"""
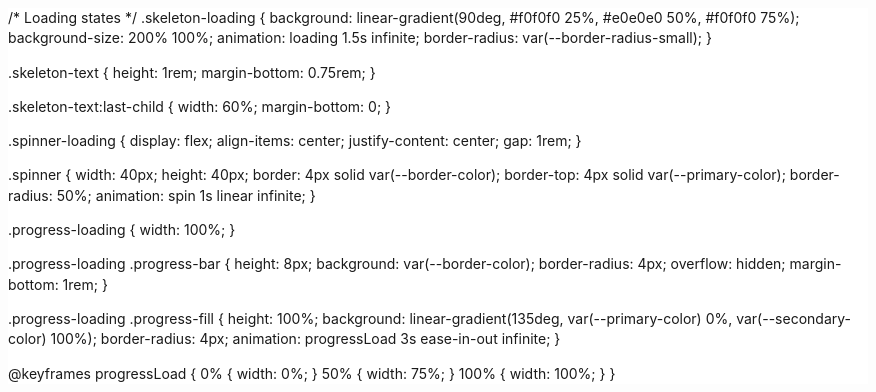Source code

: /* Loading states */
.skeleton-loading {
  background: linear-gradient(90deg, #f0f0f0 25%, #e0e0e0 50%, #f0f0f0 75%);
  background-size: 200% 100%;
  animation: loading 1.5s infinite;
  border-radius: var(--border-radius-small);
}

.skeleton-text {
  height: 1rem;
  margin-bottom: 0.75rem;
}

.skeleton-text:last-child {
  width: 60%;
  margin-bottom: 0;
}

.spinner-loading {
  display: flex;
  align-items: center;
  justify-content: center;
  gap: 1rem;
}

.spinner {
  width: 40px;
  height: 40px;
  border: 4px solid var(--border-color);
  border-top: 4px solid var(--primary-color);
  border-radius: 50%;
  animation: spin 1s linear infinite;
}

.progress-loading {
  width: 100%;
}

.progress-loading .progress-bar {
  height: 8px;
  background: var(--border-color);
  border-radius: 4px;
  overflow: hidden;
  margin-bottom: 1rem;
}

.progress-loading .progress-fill {
  height: 100%;
  background: linear-gradient(135deg, var(--primary-color) 0%, var(--secondary-color) 100%);
  border-radius: 4px;
  animation: progressLoad 3s ease-in-out infinite;
}

@keyframes progressLoad {
  0% { width: 0%; }
  50% { width: 75%; }
  100% { width: 100%; }
}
"""
**EXERCISE:** Put every line of source text from the items above into a Markdown table with the columns Row and Line, numbering each row and omitting blank lines. Leave the pictures out of the answer.

**ANSWER TO THE PROBLEM:**
| Row | Line |
|---|---|
| 1 | Source code |
| 2 | : /* Loading states */ |
| 3 | .skeleton-loading { |
| 4 |   background: linear-gradient(90deg, #f0f0f0 25%, #e0e0e0 50%, #f0f0f0 75%); |
| 5 |   background-size: 200% 100%; |
| 6 |   animation: loading 1.5s infinite; |
| 7 |   border-radius: var(--border-radius-small); |
| 8 | } |
| 9 | .skeleton-text { |
| 10 |   height: 1rem; |
| 11 |   margin-bottom: 0.75rem; |
| 12 | } |
| 13 | .skeleton-text:last-child { |
| 14 |   width: 60%; |
| 15 |   margin-bottom: 0; |
| 16 | } |
| 17 | .spinner-loading { |
| 18 |   display: flex; |
| 19 |   align-items: center; |
| 20 |   justify-content: center; |
| 21 |   gap: 1rem; |
| 22 | } |
| 23 | .spinner { |
| 24 |   width: 40px; |
| 25 |   height: 40px; |
| 26 |   border: 4px solid var(--border-color); |
| 27 |   border-top: 4px solid var(--primary-color); |
| 28 |   border-radius: 50%; |
| 29 |   animation: spin 1s linear infinite; |
| 30 | } |
| 31 | .progress-loading { |
| 32 |   width: 100%; |
| 33 | } |
| 34 | .progress-loading .progress-bar { |
| 35 |   height: 8px; |
| 36 |   background: var(--border-color); |
| 37 |   border-radius: 4px; |
| 38 |   overflow: hidden; |
| 39 |   margin-bottom: 1rem; |
| 40 | } |
| 41 | .progress-loading .progress-fill { |
| 42 |   height: 100%; |
| 43 |   background: linear-gradient(135deg, var(--primary-color) 0%, var(--secondary-color) 100%); |
| 44 |   border-radius: 4px; |
| 45 |   animation: progressLoad 3s ease-in-out infinite; |
| 46 | } |
| 47 | @keyframes progressLoad { |
| 48 |   0% { width: 0%; } |
| 49 |   50% { width: 75%; } |
| 50 |   100% { width: 100%; } |
| 51 | } |